Formula creation without direct name specification



Say I have a DataFrame called mydata where names(mydata) is Symbol[5001] consisting of :y, :x1, :x2, :x3, :x4, … (the other 4995 symbols) … , :x5000.

I want to fit models with the formula ModelFrame(y ~ x1, mydata), ModelFrame(y ~ x2, mydata), etc. until ModelFrame(y ~ x5000, mydata). ModelFrame can be switched to glm or lmm as I believe they use the same formula.jl code.

How do I create a model such that I can do something like ModelFrame(y ~ names(mydata)[x], mydata) where x is any number? This would allow looping over variables. However, I’m not really sure what type of variable is being given after the tilde because ModelFrame(y ~ names(mydata)[2], mydata), ModelFrame(y ~ Symbol(:x1), mydata), or ModelFrame(y ~“x1”, mydata) don’t work.

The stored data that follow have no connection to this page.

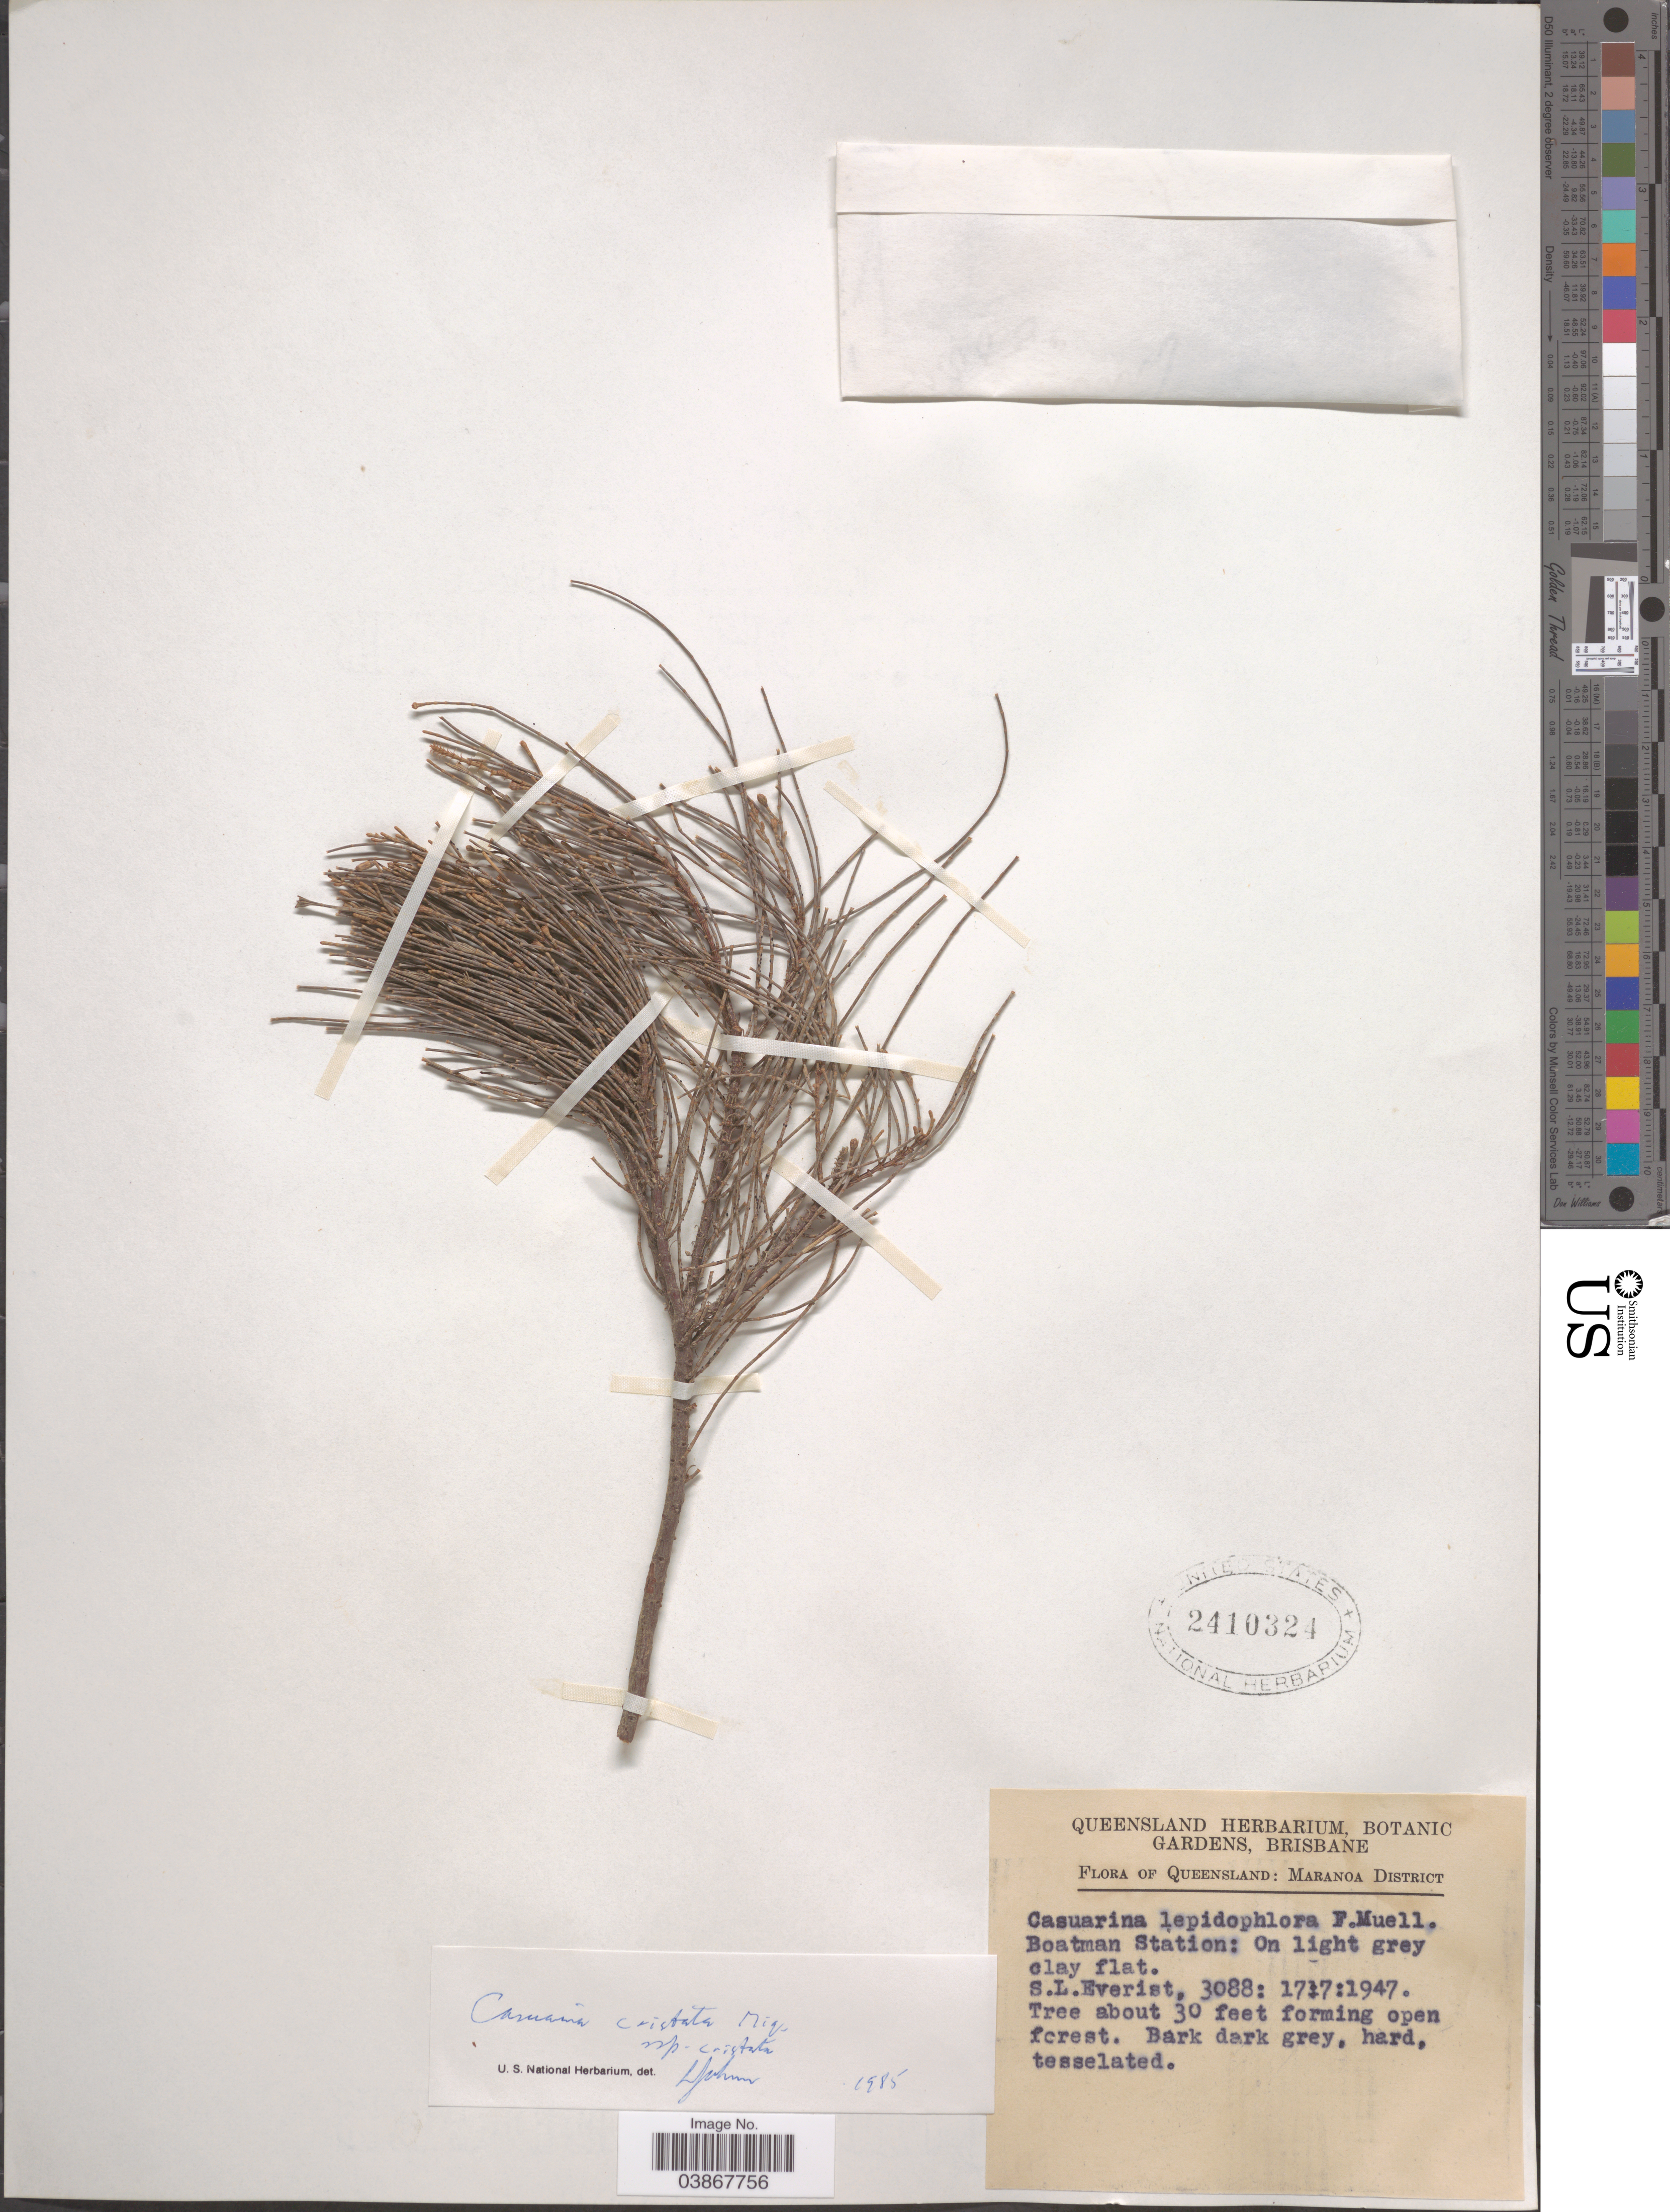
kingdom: Plantae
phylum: Tracheophyta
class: Magnoliopsida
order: Fagales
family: Casuarinaceae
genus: Casuarina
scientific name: Casuarina cristata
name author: Miq.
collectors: S. Everist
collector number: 3088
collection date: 1947-07-17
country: Australia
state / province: Queensland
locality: Maranoa District. Boatman Station: On light grey clay flat.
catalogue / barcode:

You can use interpolation. Here some minimal examples using Symbols or Strings

julia> names = [:a,:b,:c]
3-element Array{Symbol,1}:

julia> y ~ $(names[2])
Formula: y ~ b

julia> names_str = ["a","b","c"]
3-element Array{String,1}:

julia> y ~ $(Symbol(names_str[2]))
Formula: y ~ b


A bit of trivia: When you open up Julia and don’t import any package you can see that the syntax still works but throws an error

julia> y ~ x
ERROR: UndefVarError: @~ not defined

So what is happening is that y ~ x + z is just a syntax sugar for the macro @~ y x + z

julia> :(y ~ x)
:(@~ y x)

julia> :(y ~ x + y)
:(@~ y x + y)

This is the reason why things were unintuitive for you, because the code you typed was not evaluated, but instead just passed as an expression to the macro implementation.